→ EXCERPTED TEXT
________________________

The first issue, consisting of six pages, chides the Indian Hindu leaders for their inaction against blasphemers and extensively argues that ‘Love Jihad’ has been popularised to defame Muslims, claiming many innocent Muslim men have been imprisoned and even killed over the false accusations of marrying Hindu women. The second issue delves into the importance of “waging media jihad” to counter the narratives of the “propaganda channels owned by Hindus” (Fig.1).
The dominant discourse and anti-Indian vitriol of ISKP’s propaganda focuses heavily on blaming Hindus for the misery of Indian Muslims, while subtly criticising Muslims for being bystanders and addressing their grievances with the Indian government through the ballot box instead of the barrel of a gun. However, ISKP has become more nuanced and bellicose in its rhetoric disparaging Indian Muslim preachers for attempting to bridge the communal divide with Rashtriya Swayamsevak Sangh (RSS), a right-wing Hindutva-led nationalist organisation. VOK magazine and Seerat-ul-Haq carried lengthy articles scorning Muslim preachers for engaging in talks with RSS leaders.

________________________

→ EXERCISE GOAL
Continue the passage on ISKP's anti-Indian propaganda from the point where it stops.

________________________

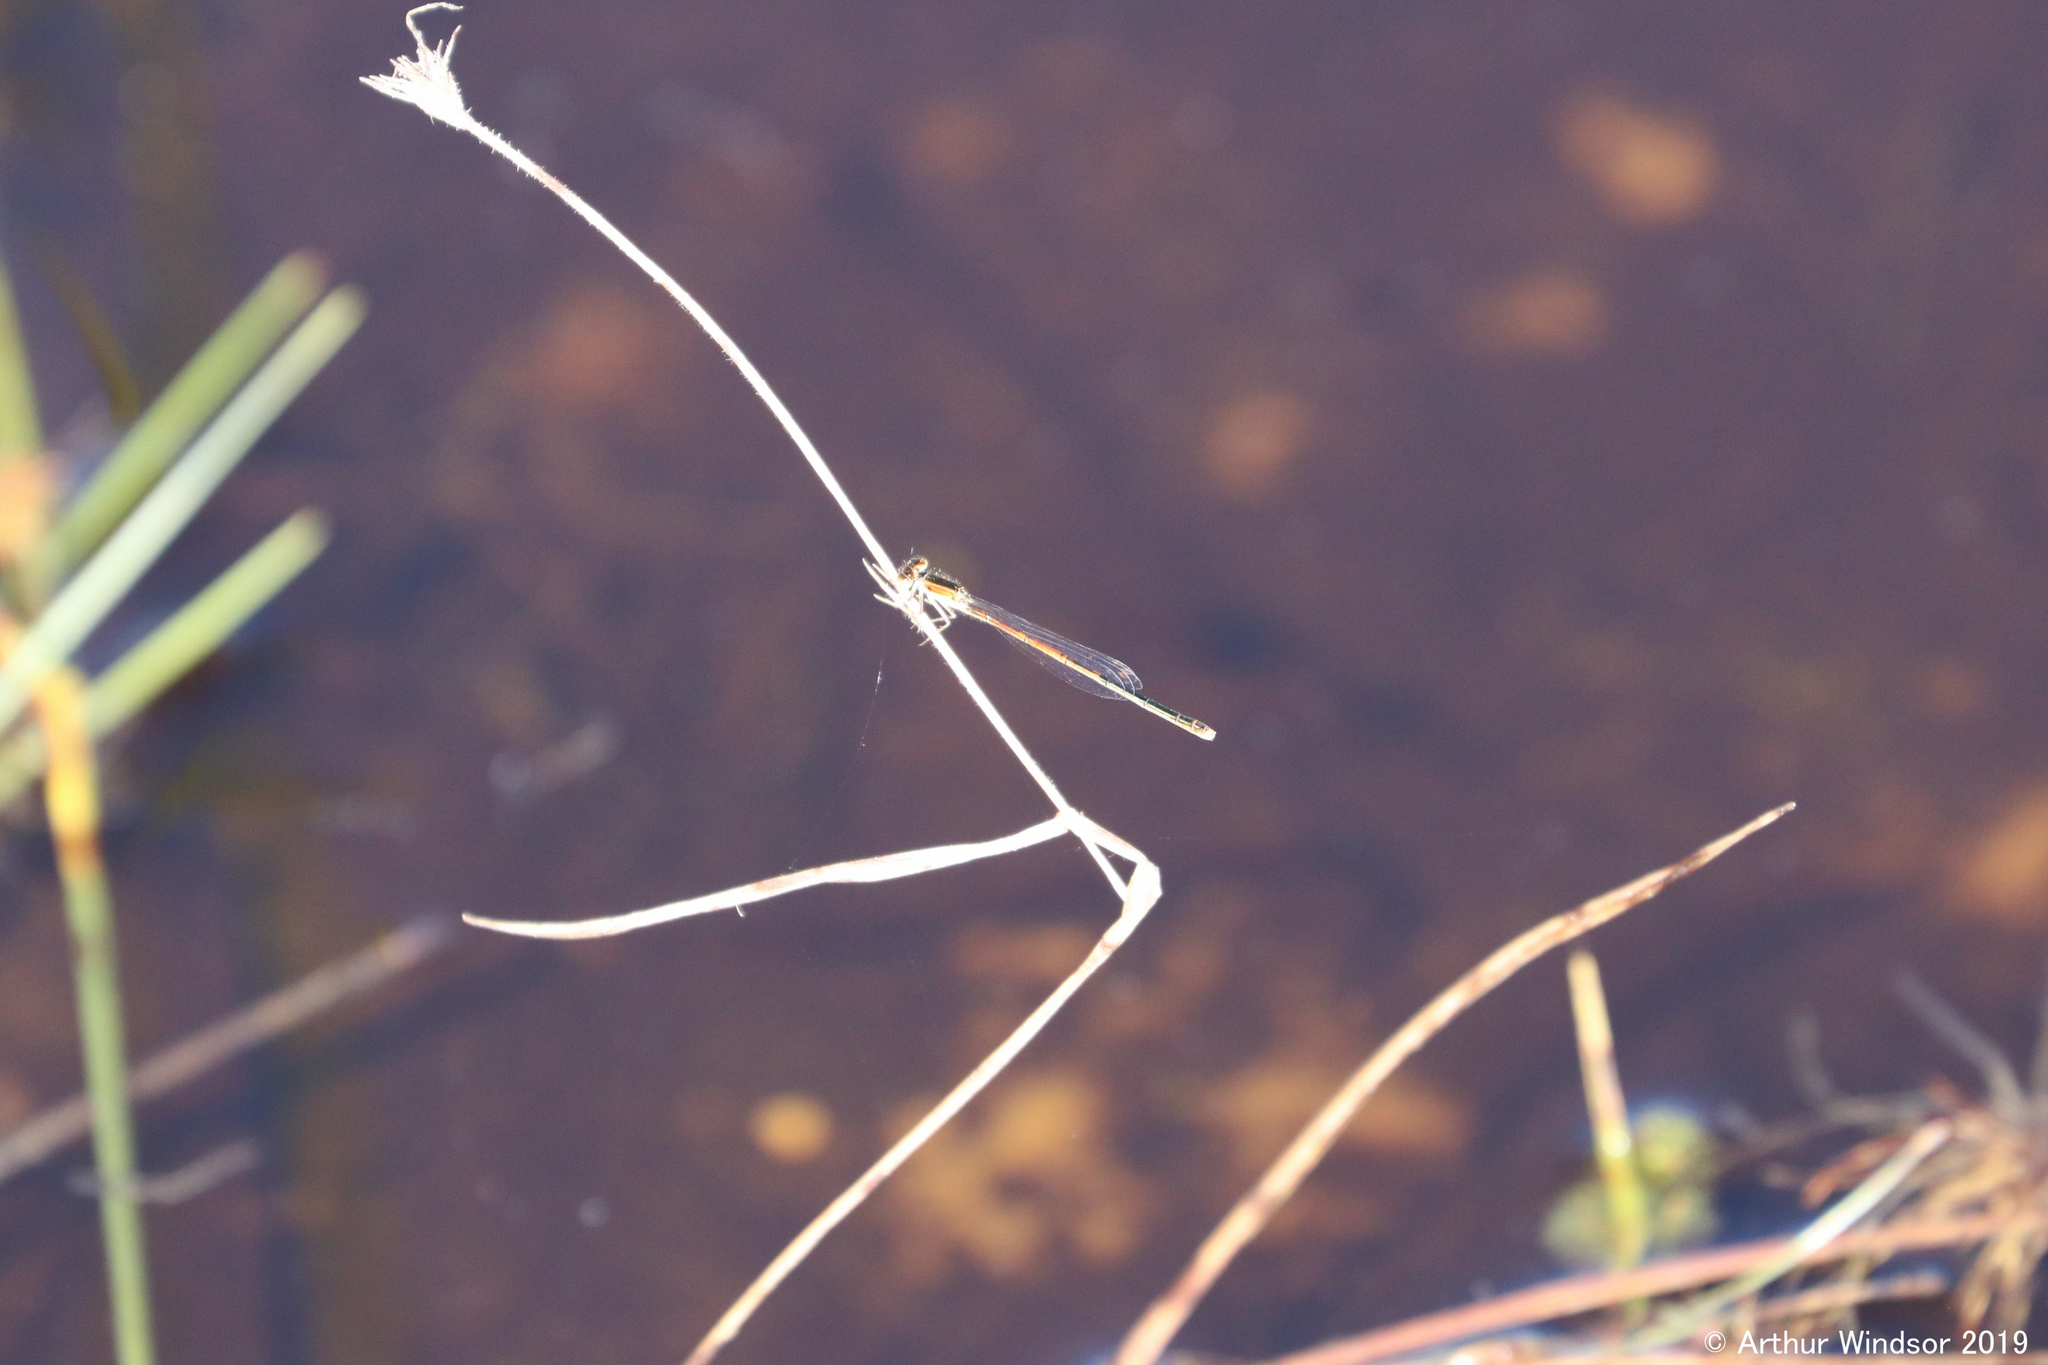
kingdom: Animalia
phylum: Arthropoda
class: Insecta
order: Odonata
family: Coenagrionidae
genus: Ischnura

________________________

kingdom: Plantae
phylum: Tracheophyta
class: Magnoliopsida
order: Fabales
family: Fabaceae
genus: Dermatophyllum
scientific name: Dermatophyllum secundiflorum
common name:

________________________

→ EXERCISE OUTPUT
The recent inter-religious meeting held in January 2023 between senior RSS leaders and Muslim scholars from leading Islamic organisations like Jamaat-e-Islami Hind, Jamiat-Ulama-i-Hind and the Darul Uloom Deoband was the subject of intense scrutiny. The closed-door meeting addressed the thorny issues of hate speeches, mob lynchings, and the controversial debate over disputed religious sites.
The article, ‘They have commercialized Allah’s Aayat in Hind,’ in VOK’s 24th issue (Fig.2) is purportedly written by an Indian IS sympathiser. The author appears to have closely monitored developments in Indian internal politics that led him to issue a detailed account of the meeting. He laments Muslim scholars for giving up claims on Babri Masjid and initiating “another selling spree under the pretext of dialogue with RSS” by entertaining the demands put forth by RSS leaders of “surrendering the mosques in Varanasi and Mathura, jointly declaring cows as a national animal, and imposing a ban on cow slaughter.”
The author claims that the All Indian Muslim Personal Law Board (AIMPLB), a non-governmental organisation working to protect Indian Muslim personal laws, has “pushed the Muslim populace towards upholding India’s secular constitution.” Further, he chides the leader —of India’s leading organisation of Islamic scholars, Jamiat Ulema-e-Hind — Maulana Arshad for his controversial statements of “Om and Allah are one” and “India is the birthplace of Islam.” The author accuses that his remarks were to appease RSS leaders.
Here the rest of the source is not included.